Copy every one of the items below word for word, leaving out the pictures.

[Extracted data entries]:

· · · · · · ·

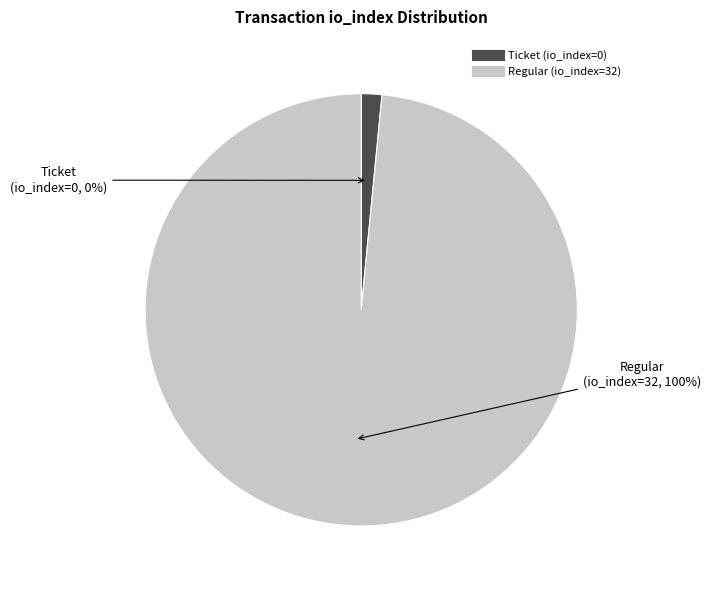

Which has a higher value, Regular (io_index=32) or Ticket (io_index=0)?

Regular (io_index=32)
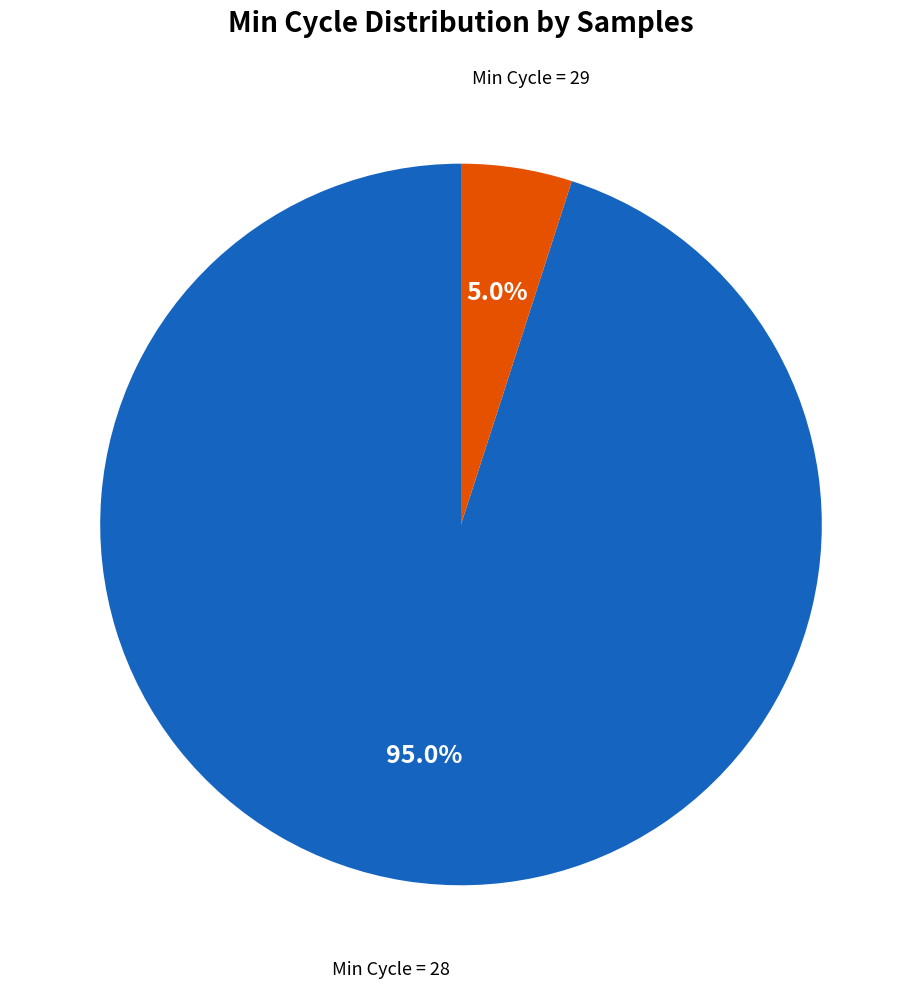

Is there a majority slice in this chart?

Yes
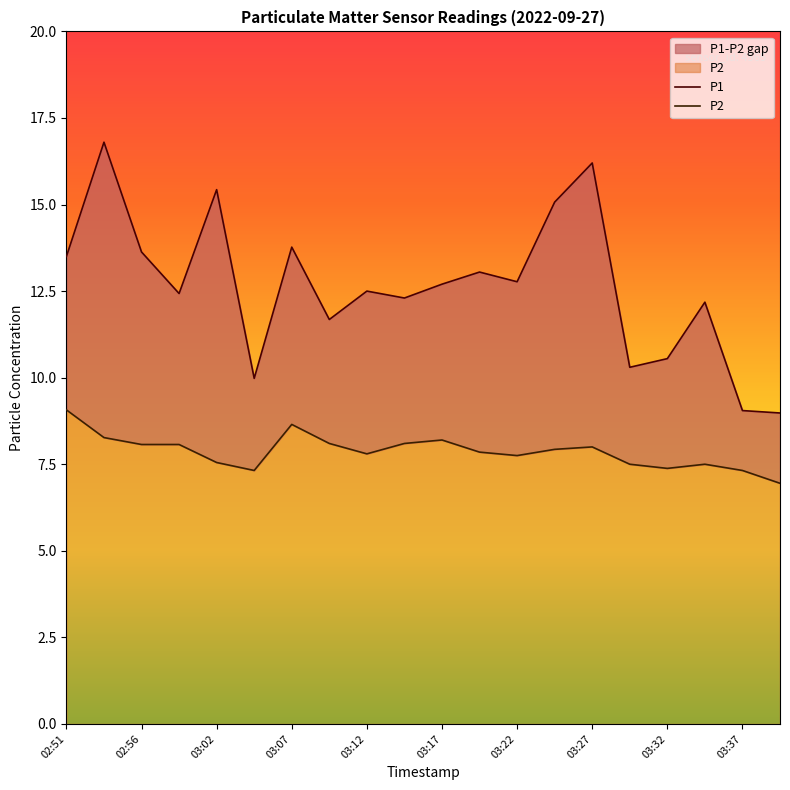

Where is P2 nearest to the value 8?

03:27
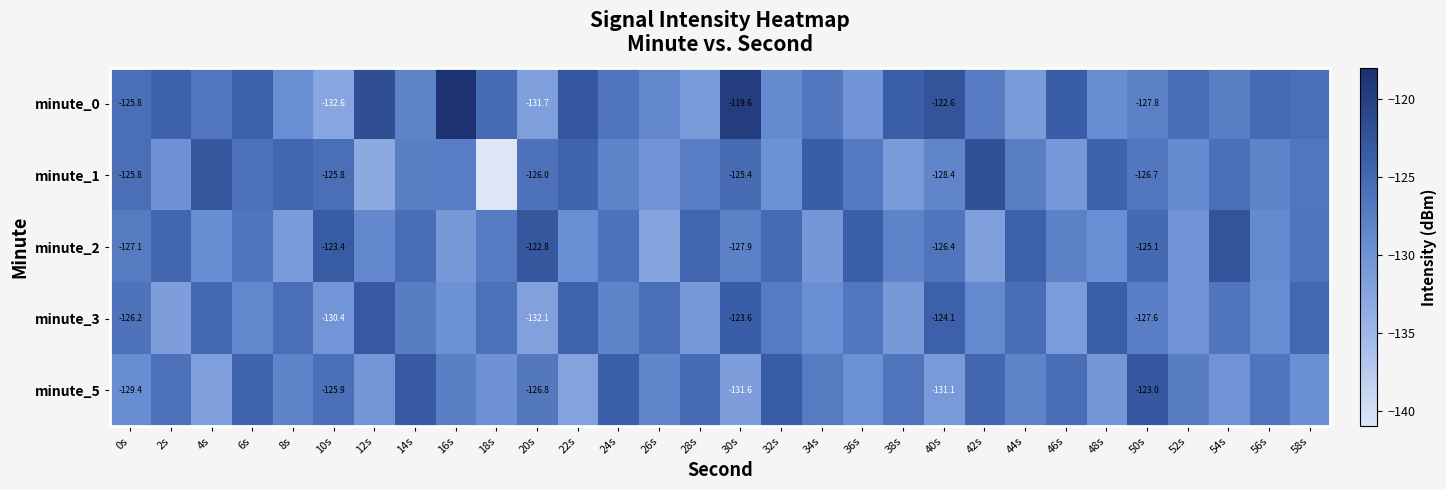

At 20s, list the series in order from smallest to largest.

minute_3, minute_0, minute_5, minute_1, minute_2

· · · · · · ·

[Task output]:
Which has a higher value, Regular (io_index=32) or Ticket (io_index=0)?

Regular (io_index=32)

Is there a majority slice in this chart?

Yes

Where is P2 nearest to the value 8?

03:27

At 20s, list the series in order from smallest to largest.

minute_3, minute_0, minute_5, minute_1, minute_2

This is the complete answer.